Obama’s 2010 budget proposal, released today, proposes raising taxes on the managers by treating carried interest, the portion of profits they take from successful investments, as ordinary income instead of capital gains. That change would boost the tax rate, starting in 2011, to 39.6 percent for most executives from the 15 percent they now pay.

The proposal applies to partnerships that receive a portion of the profits they make for their clients. It will likely reignite a debate begun in 2007 amid the biggest buyout boom in history, when firms including Blackstone Group LP and Och-Ziff Capital Management Group raised their profiles through public stock listings. While the House of Representatives approved the tax change that year, the measure wasn’t taken up by the Senate.
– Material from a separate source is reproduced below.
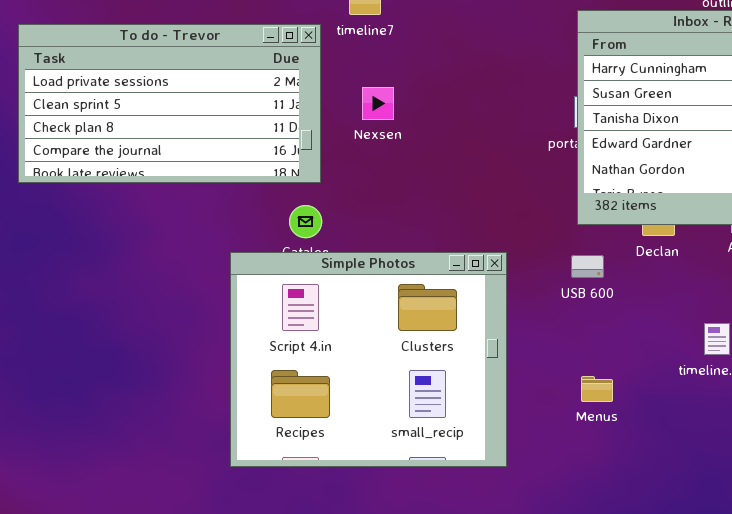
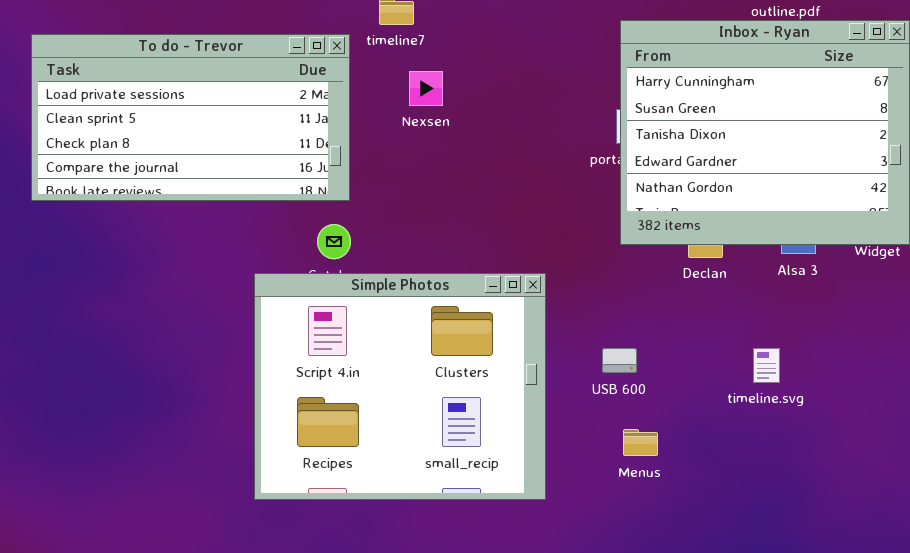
Nexsen: [362,87,394,120] -> [409,71,443,106], moved
USB 600: [571,255,604,278] -> [602,348,637,373], moved
Menus: [581,376,613,402] -> [623,429,658,456], moved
“Obama and his team are up for a fight here,” said George Teixeira, a managing director with accounting firm RSM McGladrey in New York. “They’re missing key components of what these industries do.”

The change could hurt funds’ abilities to hire and retain managers, Teixeira said. The majority of pay at hedge funds and private-equity firms is drawn from their share of clients’ profits, typically 20 percent of the gains.

“If they have an incentive to give, they can keep their talent,” he said. “If that’s not there, it’s going to be tough to keep people.”